Please count the lines below that contain the word "displayed", treating uppercase and lowercase as different, and reply with the number alone.
[[ Data open ]]
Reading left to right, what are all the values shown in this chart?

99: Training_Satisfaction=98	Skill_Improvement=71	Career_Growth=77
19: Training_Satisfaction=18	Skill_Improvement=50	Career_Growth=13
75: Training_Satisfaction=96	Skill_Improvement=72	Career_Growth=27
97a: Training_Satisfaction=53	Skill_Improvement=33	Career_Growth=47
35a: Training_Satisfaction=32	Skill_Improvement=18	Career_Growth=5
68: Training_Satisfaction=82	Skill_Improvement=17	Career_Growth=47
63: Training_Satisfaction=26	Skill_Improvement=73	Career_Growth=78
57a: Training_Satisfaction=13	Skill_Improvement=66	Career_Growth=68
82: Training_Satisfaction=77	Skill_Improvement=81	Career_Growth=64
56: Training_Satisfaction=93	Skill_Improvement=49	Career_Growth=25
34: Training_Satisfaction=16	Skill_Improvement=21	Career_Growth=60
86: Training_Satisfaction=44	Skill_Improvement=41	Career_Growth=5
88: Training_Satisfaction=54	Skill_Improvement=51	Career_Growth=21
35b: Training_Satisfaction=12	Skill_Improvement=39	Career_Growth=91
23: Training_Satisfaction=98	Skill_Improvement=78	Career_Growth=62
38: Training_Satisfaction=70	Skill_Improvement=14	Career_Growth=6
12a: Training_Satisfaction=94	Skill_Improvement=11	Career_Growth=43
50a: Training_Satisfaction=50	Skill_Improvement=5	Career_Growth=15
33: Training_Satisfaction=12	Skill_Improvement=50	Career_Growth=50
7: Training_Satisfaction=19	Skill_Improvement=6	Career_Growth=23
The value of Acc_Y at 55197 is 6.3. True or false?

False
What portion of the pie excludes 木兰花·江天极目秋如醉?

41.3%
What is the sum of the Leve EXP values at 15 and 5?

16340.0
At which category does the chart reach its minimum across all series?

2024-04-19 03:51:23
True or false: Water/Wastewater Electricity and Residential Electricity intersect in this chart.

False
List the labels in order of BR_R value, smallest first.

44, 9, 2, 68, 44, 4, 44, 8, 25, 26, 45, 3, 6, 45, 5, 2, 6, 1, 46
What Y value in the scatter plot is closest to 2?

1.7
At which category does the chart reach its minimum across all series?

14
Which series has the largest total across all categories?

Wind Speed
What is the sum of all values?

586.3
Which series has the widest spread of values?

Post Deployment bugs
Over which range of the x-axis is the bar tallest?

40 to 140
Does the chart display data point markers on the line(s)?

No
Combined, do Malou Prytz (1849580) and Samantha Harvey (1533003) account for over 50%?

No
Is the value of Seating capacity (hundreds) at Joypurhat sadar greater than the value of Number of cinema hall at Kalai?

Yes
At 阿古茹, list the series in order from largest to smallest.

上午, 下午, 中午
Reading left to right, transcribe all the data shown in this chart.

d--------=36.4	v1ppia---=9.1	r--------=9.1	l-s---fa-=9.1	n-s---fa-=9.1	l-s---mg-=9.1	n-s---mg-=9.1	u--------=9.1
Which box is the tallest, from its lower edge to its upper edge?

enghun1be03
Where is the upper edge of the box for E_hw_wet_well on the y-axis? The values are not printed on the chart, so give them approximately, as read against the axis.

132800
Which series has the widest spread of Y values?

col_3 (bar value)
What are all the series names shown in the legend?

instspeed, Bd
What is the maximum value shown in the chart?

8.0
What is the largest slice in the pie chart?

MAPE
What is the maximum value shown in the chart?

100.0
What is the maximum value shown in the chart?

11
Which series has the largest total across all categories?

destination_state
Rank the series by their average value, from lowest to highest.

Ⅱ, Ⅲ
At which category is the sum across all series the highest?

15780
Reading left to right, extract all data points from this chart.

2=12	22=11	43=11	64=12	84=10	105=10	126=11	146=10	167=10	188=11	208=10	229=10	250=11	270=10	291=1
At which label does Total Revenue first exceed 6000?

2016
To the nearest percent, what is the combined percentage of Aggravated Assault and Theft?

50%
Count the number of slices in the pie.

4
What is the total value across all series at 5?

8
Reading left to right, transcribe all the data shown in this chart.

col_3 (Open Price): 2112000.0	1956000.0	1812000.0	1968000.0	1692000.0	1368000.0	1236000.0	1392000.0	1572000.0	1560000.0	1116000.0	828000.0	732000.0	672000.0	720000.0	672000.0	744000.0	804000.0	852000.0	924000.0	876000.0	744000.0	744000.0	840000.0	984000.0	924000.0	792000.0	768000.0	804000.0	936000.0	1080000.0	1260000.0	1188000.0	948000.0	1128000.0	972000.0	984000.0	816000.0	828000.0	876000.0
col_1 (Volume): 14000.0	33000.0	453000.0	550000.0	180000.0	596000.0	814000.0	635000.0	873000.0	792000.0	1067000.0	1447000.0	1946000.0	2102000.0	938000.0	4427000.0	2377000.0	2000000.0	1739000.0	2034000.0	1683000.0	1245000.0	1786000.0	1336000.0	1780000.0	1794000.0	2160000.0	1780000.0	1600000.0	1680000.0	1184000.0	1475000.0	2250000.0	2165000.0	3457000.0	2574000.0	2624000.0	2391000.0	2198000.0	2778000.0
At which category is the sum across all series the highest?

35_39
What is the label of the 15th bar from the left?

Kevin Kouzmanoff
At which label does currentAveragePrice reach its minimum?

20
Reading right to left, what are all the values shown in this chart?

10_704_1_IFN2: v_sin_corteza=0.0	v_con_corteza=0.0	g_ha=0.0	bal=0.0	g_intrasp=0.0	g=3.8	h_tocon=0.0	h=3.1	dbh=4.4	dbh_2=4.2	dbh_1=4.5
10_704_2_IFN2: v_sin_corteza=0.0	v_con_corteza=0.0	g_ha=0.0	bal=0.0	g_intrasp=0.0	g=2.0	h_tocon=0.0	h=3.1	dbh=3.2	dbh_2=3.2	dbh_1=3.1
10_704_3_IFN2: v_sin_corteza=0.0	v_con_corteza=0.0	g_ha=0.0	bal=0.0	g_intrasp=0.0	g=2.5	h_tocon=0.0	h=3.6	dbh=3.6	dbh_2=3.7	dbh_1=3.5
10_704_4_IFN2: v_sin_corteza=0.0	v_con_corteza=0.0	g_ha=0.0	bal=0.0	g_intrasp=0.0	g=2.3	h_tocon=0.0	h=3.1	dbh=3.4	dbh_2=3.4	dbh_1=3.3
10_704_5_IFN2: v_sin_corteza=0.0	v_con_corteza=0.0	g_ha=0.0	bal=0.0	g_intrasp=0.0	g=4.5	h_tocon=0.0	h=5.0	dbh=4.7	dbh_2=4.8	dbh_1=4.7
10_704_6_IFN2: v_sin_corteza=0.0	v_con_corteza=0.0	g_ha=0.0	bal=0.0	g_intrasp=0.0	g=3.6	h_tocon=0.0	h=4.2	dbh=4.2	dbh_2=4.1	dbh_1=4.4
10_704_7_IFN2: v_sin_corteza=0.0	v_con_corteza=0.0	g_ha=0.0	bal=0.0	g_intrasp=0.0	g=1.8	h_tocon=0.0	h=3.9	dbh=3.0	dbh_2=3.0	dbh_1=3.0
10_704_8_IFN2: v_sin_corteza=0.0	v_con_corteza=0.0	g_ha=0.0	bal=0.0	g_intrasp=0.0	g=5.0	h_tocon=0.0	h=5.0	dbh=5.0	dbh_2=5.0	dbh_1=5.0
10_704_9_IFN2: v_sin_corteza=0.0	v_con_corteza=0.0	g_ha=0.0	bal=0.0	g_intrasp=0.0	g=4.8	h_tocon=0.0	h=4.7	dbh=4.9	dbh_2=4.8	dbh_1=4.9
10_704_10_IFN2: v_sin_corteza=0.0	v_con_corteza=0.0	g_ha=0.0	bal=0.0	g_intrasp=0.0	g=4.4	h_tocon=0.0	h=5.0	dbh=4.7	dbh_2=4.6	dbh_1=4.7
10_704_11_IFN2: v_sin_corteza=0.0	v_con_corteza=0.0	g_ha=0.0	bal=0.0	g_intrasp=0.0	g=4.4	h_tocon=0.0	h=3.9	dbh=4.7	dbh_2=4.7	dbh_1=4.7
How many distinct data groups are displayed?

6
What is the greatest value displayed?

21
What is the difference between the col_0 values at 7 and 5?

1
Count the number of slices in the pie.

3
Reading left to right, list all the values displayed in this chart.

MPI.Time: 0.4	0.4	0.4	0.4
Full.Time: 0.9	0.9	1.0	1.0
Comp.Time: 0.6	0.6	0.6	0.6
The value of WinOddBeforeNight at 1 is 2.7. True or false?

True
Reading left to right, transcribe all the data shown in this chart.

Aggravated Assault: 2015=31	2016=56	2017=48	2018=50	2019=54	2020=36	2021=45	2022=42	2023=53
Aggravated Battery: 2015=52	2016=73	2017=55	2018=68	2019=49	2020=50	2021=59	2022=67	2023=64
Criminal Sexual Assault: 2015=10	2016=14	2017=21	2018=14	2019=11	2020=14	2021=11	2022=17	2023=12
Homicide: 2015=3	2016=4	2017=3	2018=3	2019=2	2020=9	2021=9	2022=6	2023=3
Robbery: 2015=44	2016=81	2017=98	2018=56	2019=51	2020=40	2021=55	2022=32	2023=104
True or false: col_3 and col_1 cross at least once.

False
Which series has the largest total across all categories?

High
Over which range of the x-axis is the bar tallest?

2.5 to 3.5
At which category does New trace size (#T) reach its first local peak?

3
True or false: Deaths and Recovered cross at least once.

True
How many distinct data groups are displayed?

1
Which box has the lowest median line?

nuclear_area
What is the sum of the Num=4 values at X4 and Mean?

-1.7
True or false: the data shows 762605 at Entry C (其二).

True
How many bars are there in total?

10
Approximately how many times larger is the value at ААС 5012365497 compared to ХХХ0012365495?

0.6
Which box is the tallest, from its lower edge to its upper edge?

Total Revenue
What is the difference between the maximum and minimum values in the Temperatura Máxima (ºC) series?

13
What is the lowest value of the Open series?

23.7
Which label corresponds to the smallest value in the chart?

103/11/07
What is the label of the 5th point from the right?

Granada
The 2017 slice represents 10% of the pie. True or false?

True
[[ Data closed ]]
◆ Solution to the problem: 4